*Provided entries:*

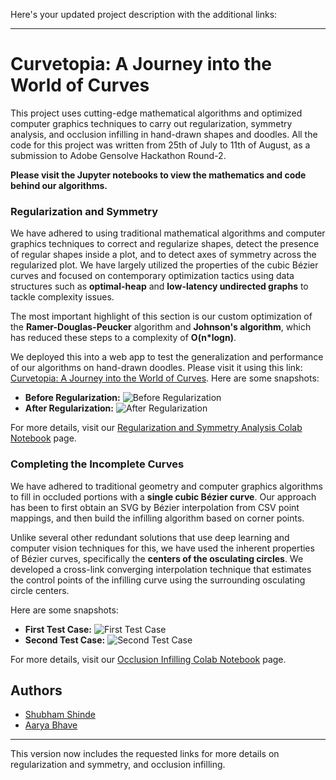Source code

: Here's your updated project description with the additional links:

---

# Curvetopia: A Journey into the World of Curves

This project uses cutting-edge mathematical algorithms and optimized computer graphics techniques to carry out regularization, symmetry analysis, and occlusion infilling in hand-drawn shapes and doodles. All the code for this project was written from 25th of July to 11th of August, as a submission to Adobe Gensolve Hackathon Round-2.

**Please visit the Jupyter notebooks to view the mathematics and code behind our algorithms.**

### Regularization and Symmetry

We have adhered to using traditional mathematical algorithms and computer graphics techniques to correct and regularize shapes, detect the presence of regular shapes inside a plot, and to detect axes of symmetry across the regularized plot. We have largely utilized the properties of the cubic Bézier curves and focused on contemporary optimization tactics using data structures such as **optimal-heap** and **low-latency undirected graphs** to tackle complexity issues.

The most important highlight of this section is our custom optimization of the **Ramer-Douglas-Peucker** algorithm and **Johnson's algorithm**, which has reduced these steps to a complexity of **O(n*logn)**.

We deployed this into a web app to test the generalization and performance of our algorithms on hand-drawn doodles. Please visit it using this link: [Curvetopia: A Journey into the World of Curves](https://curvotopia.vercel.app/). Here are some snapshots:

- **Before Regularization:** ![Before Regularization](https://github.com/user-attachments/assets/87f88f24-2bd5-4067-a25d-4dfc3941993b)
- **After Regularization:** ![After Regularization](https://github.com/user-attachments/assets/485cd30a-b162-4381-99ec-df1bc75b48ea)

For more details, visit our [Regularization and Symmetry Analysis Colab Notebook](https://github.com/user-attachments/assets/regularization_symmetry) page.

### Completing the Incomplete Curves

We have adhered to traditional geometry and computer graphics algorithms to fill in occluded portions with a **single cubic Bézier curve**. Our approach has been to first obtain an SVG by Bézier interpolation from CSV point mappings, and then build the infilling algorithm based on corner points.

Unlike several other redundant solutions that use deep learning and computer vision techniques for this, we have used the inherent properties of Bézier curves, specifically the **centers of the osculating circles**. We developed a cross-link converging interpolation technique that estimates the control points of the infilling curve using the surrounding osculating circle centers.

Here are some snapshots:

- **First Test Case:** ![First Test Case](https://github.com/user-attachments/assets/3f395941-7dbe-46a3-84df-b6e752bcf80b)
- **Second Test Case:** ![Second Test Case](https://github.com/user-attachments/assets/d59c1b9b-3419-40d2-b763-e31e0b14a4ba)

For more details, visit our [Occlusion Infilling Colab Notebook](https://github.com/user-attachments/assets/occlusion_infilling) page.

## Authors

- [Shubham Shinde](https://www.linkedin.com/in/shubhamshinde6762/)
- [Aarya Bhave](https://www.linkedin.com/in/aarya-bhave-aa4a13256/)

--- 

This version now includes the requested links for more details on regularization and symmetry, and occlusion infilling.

*Problem requirements:* Looking at the material above, count the lines containing the string "Curvetopia" and reply with the count alone.

*Exercise result:* 2